The social distancing left Kaminsky to fend for himself. He bought a weight set and moved his home speakers outside to work out over the last few months.

He admitted that some of his neighbors didn’t appreciate the loud music blasting during his workouts. The police got called, multiple times.

“That’s things you got to do to pretty much get by,” Kaminsky said.

As the NBA considers restarting the season — a proposed gathering in Orlando is reportedly the leading plan to move ahead — Kaminsky said he is healthy enough to play. This week, he joined “most guys” on the Suns who have done individual workouts at the team’s temporary home, Arizona Veterans Memorial Coliseum.

Kaminsky said players must get their temperature checked every time they enter the building. While he’s seen his teammates, they have been staying far away from one another, limiting the basketball portions of workouts.

There are no screens being set, but Kaminsky said having a court at the Suns’ former home (1968-1992) still provides a better workout situation than the one he had at home.

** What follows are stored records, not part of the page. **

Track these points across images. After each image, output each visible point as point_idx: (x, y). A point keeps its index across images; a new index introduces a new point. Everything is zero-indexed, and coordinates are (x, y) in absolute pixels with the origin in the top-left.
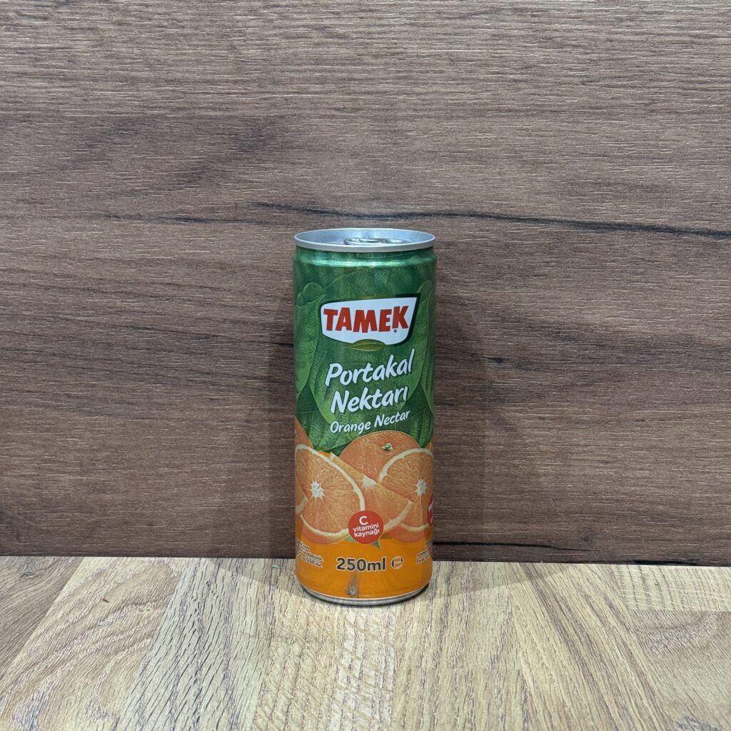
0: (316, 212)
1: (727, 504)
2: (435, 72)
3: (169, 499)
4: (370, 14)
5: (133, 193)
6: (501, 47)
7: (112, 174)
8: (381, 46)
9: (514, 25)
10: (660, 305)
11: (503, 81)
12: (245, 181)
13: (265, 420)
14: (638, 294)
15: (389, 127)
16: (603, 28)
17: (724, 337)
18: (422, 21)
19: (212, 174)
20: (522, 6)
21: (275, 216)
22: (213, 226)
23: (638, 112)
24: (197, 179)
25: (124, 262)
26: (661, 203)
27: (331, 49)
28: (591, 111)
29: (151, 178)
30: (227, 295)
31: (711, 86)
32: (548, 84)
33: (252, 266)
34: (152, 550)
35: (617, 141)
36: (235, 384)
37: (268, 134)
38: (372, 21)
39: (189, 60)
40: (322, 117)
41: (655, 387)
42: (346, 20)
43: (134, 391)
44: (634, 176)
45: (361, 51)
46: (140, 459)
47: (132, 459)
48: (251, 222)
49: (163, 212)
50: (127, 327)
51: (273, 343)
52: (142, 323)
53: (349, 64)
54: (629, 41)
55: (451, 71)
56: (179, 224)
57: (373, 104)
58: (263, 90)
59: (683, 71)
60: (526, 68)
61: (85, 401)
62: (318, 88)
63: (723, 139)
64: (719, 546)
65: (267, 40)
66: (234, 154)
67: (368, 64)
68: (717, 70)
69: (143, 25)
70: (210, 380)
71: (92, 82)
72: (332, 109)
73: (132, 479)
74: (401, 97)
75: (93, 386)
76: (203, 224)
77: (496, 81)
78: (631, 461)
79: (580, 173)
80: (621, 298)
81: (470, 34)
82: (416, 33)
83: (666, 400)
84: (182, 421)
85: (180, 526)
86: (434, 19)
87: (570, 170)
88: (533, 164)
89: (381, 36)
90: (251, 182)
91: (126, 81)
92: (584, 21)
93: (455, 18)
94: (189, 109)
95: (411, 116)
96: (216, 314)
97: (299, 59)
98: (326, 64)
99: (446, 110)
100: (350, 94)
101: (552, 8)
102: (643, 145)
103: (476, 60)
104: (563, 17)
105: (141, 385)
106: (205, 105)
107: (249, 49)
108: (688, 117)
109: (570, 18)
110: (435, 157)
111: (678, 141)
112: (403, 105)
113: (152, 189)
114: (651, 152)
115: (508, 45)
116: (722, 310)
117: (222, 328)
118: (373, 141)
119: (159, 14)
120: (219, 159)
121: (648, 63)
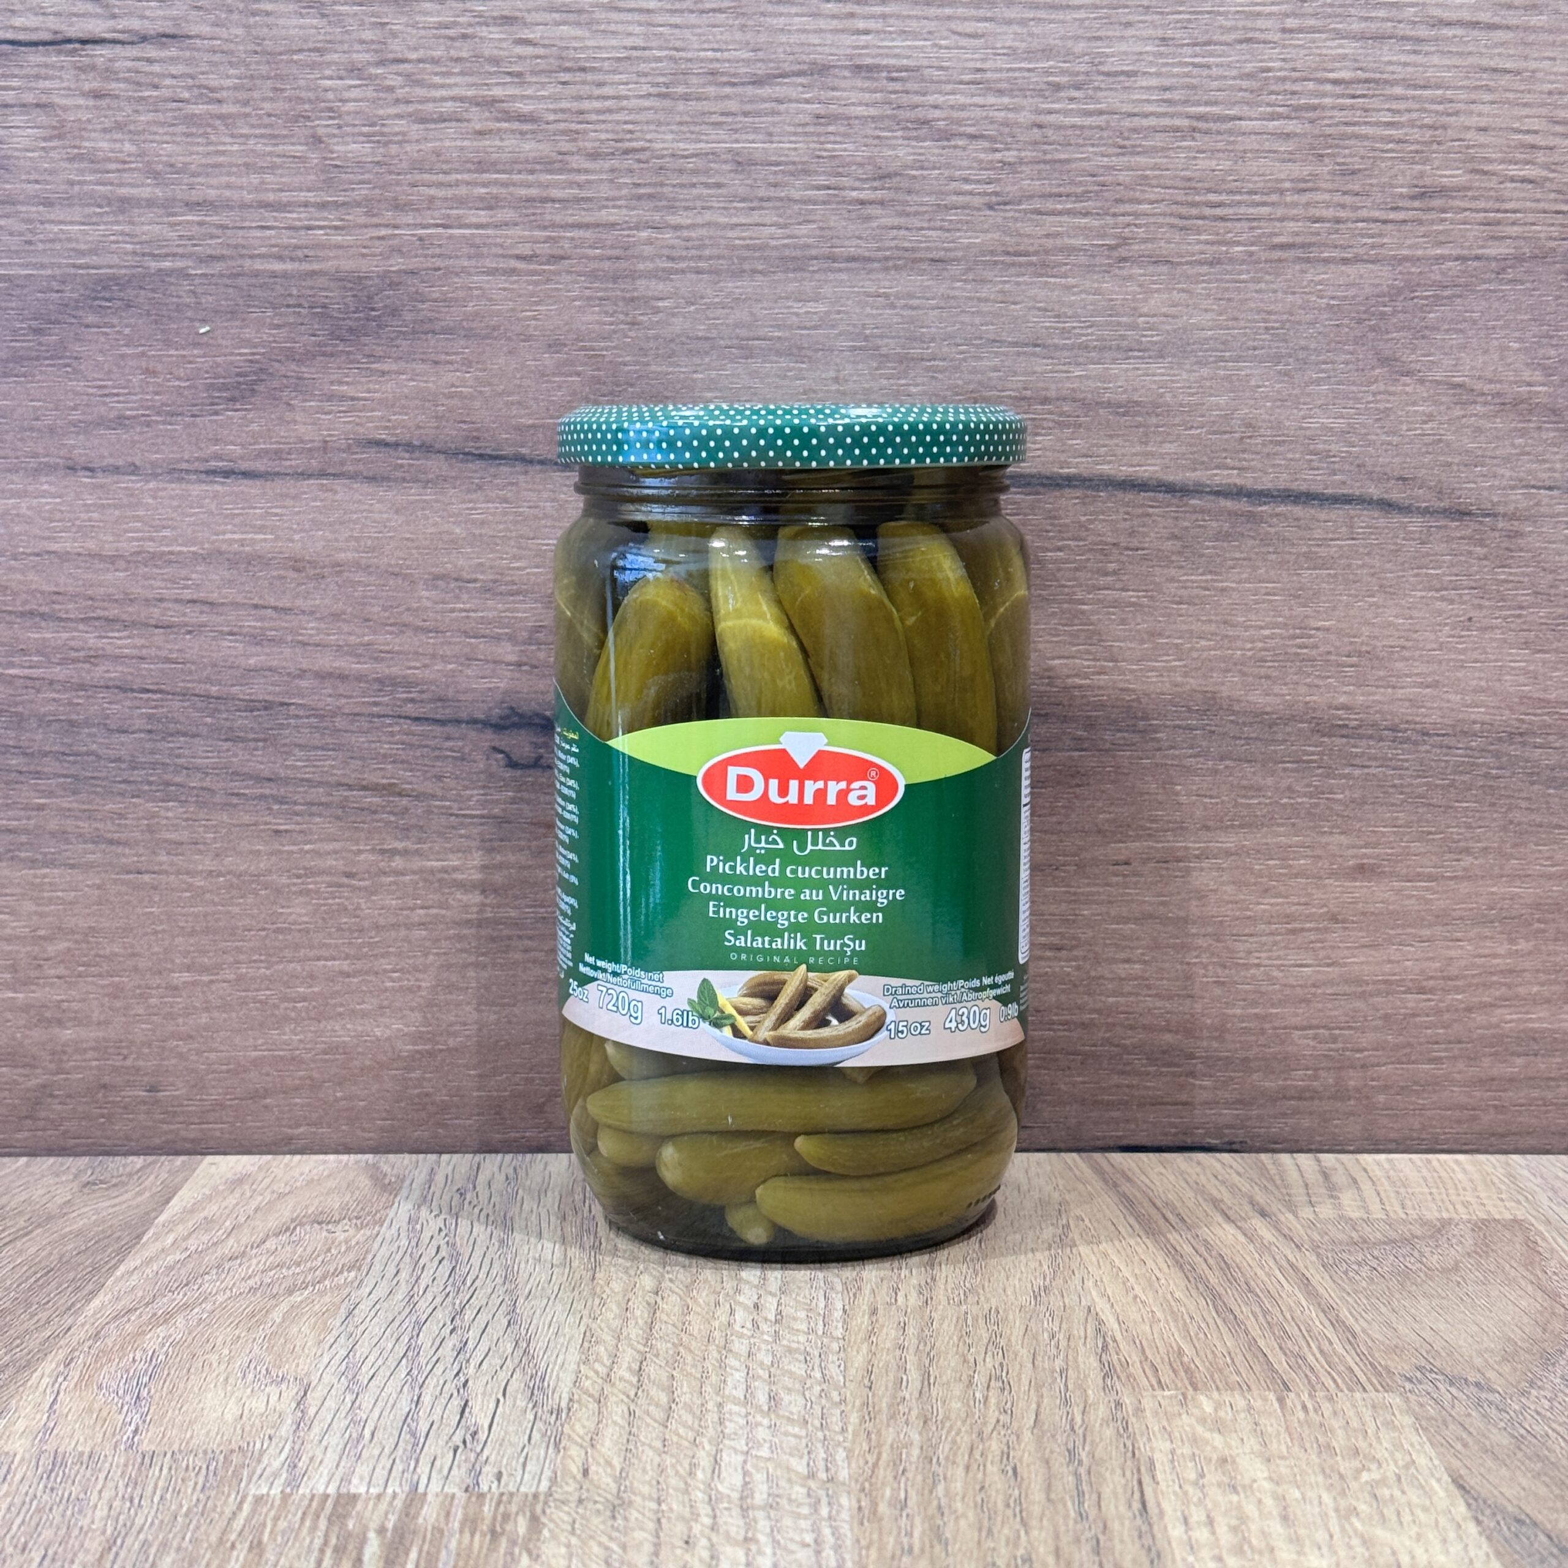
0: (481, 456)
1: (1296, 1028)
2: (707, 185)
3: (191, 1037)
4: (579, 76)
5: (121, 421)
6: (832, 138)
7: (79, 386)
8: (603, 136)
9: (855, 96)
10: (1152, 634)
11: (838, 203)
12: (343, 398)
13: (385, 873)
14: (1109, 613)
15: (623, 290)
16: (1025, 102)
17: (1276, 695)
18: (681, 90)
19: (276, 384)
20: (869, 61)
21: (402, 466)
22: (279, 486)
23: (1097, 260)
24: (248, 394)
25: (101, 557)
26: (1146, 435)
27: (506, 143)
28: (1008, 259)
29: (156, 393)
30: (308, 622)
31: (1231, 211)
32: (924, 209)
33: (358, 565)
34: (158, 1141)
35: (1058, 316)
36: (323, 800)
37: (386, 306)
38: (586, 90)
39: (231, 165)
40: (492, 272)
41: (1146, 797)
42: (534, 87)
43: (121, 816)
44: (1093, 384)
45: (565, 146)
46: (134, 955)
47: (116, 955)
48: (353, 476)
49: (182, 460)
50: (108, 687)
51: (400, 717)
52: (139, 680)
53: (541, 171)
54: (1073, 126)
55: (737, 184)
56: (212, 482)
57: (590, 247)
58: (375, 220)
59: (1179, 184)
60: (882, 177)
61: (24, 838)
62: (483, 216)
63: (1259, 312)
64: (1284, 1115)
65: (383, 125)
66: (318, 344)
67: (579, 171)
68: (1243, 180)
69: (142, 98)
70: (275, 792)
71: (41, 208)
72: (511, 256)
73: (115, 997)
74: (644, 234)
75: (40, 808)
76: (258, 483)
77: (824, 203)
78: (1105, 945)
79: (990, 379)
80: (1076, 621)
81: (774, 113)
82: (670, 111)
83: (1169, 822)
84: (218, 876)
85: (213, 1091)
86: (704, 85)
87: (970, 372)
88: (901, 362)
89: (601, 118)
90: (353, 399)
91: (109, 205)
92: (990, 89)
93: (743, 84)
94: (232, 258)
95: (664, 270)
96: (285, 659)
97: (447, 162)
98: (498, 172)
99: (731, 258)
100: (545, 228)
101: (926, 63)
102: (1109, 324)
103: (786, 164)
104: (949, 82)
105: (135, 805)
106: (263, 250)
107: (347, 144)
108: (1192, 271)
109: (961, 83)
110: (712, 348)
111: (1174, 317)
112: (648, 250)
113: (158, 414)
114: (1123, 337)
115: (846, 135)
116: (1271, 643)
117: (297, 687)
118: (590, 318)
119: (174, 77)
120: (291, 356)
121: (1112, 168)
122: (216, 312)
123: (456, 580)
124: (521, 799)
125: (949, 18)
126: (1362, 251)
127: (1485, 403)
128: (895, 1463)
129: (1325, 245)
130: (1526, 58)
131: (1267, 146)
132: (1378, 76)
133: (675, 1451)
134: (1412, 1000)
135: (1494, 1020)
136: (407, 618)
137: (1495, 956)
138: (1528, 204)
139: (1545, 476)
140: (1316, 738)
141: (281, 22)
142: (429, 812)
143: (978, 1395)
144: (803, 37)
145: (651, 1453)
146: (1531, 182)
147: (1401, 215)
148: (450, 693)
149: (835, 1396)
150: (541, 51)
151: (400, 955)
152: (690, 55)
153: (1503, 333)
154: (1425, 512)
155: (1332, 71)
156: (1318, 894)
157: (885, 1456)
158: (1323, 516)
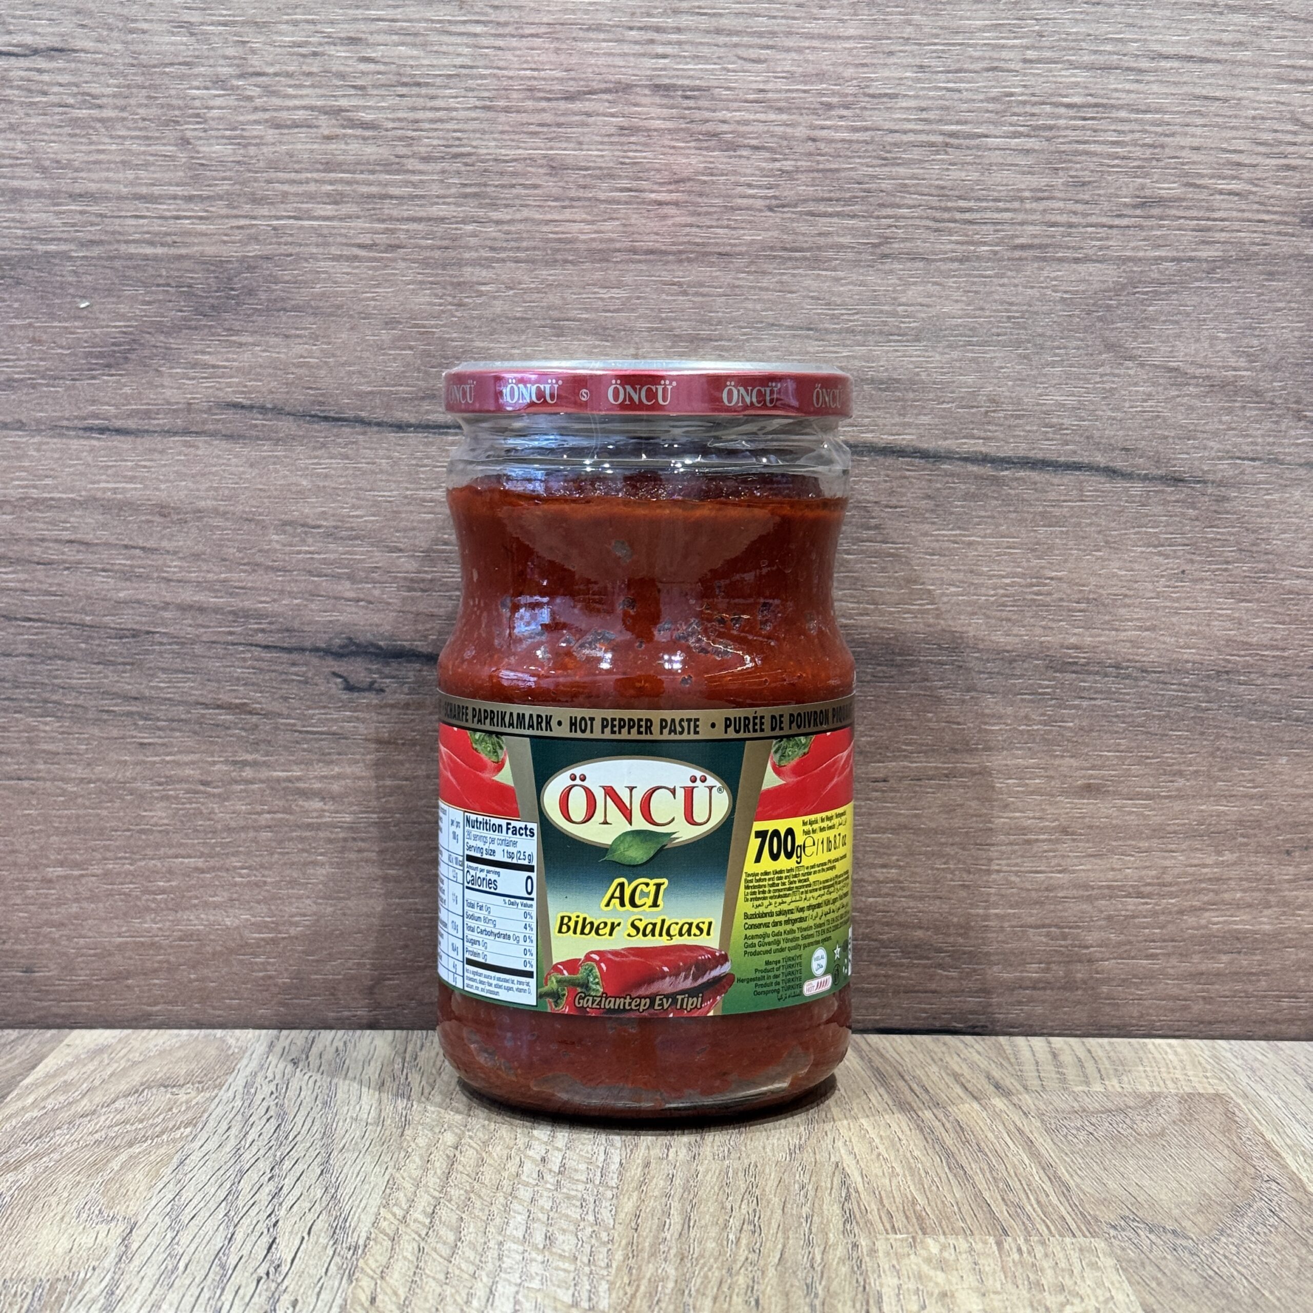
0: (326, 419)
1: (1031, 927)
2: (525, 186)
3: (63, 924)
4: (415, 90)
5: (10, 384)
8: (435, 142)
9: (655, 111)
10: (908, 581)
11: (639, 203)
12: (205, 366)
13: (236, 782)
14: (871, 562)
15: (451, 276)
16: (801, 119)
17: (1015, 636)
18: (502, 103)
19: (147, 352)
20: (667, 81)
21: (256, 426)
22: (146, 442)
23: (864, 256)
24: (122, 361)
26: (904, 408)
27: (351, 147)
28: (785, 254)
29: (41, 359)
30: (172, 561)
31: (978, 216)
32: (713, 209)
33: (216, 511)
34: (32, 1016)
35: (829, 304)
36: (183, 717)
37: (244, 287)
38: (420, 102)
39: (109, 162)
40: (337, 258)
41: (903, 723)
42: (375, 99)
43: (5, 729)
44: (857, 363)
45: (402, 151)
46: (13, 852)
48: (213, 434)
49: (63, 418)
51: (251, 645)
52: (22, 610)
53: (381, 172)
54: (843, 140)
55: (551, 185)
56: (89, 438)
57: (423, 238)
58: (235, 212)
59: (934, 192)
60: (677, 182)
62: (329, 210)
63: (1002, 304)
64: (1020, 1003)
65: (243, 130)
66: (184, 319)
67: (413, 172)
68: (988, 189)
69: (33, 103)
70: (140, 709)
72: (353, 245)
74: (470, 228)
76: (130, 439)
77: (626, 203)
78: (866, 852)
80: (842, 569)
81: (584, 124)
82: (493, 121)
83: (922, 745)
84: (90, 782)
85: (82, 972)
86: (523, 100)
88: (692, 342)
89: (434, 126)
90: (214, 367)
91: (3, 195)
92: (771, 107)
93: (557, 99)
95: (486, 259)
96: (152, 594)
97: (299, 162)
98: (343, 172)
99: (545, 249)
100: (383, 221)
101: (716, 83)
102: (872, 311)
103: (594, 168)
104: (736, 100)
105: (17, 720)
106: (137, 236)
107: (211, 145)
108: (944, 266)
109: (746, 101)
110: (528, 327)
111: (928, 306)
112: (473, 241)
113: (43, 378)
114: (885, 323)
115: (646, 145)
116: (1011, 590)
117: (162, 618)
118: (422, 300)
119: (61, 85)
120: (160, 328)
121: (876, 177)
122: (95, 289)
123: (303, 526)
124: (358, 719)
125: (736, 45)
126: (1091, 252)
127: (1197, 385)
128: (651, 1295)
129: (1061, 246)
130: (1233, 87)
131: (1009, 160)
132: (1105, 101)
133: (455, 1282)
134: (1132, 903)
135: (1203, 922)
136: (259, 558)
137: (1205, 866)
138: (1235, 214)
139: (1247, 448)
140: (1050, 673)
141: (156, 39)
142: (276, 728)
143: (731, 1237)
144: (610, 60)
145: (433, 1284)
146: (1237, 194)
147: (1125, 222)
148: (296, 624)
149: (604, 1236)
150: (382, 68)
151: (249, 854)
152: (511, 73)
153: (1211, 325)
154: (1146, 478)
155: (1066, 96)
156: (1051, 810)
157: (642, 1289)
158: (1056, 481)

“It’s really beneficial. It’s good to finally be back on the court, start to build towards something,” he said.

“It’s really cool. Obviously this is an old building but it’s got a historic feel to it. It’s definitely different than any NBA arena I’ve been in. I’m kind of fascinated by the engineering of this building …”

Kaminsky and his teammates are now in a wait-and-see scenario. He has listened in on player-league calls and believes the momentum is real — the NBA will be back in some capacity. He said players would need a few weeks of practice time as a full team before they would be game-ready.

Where and when a season restart can happen, who knows? Kaminsky is just itching to play a little more.

“I’ll go to Saturn to play basketball right now,” he said.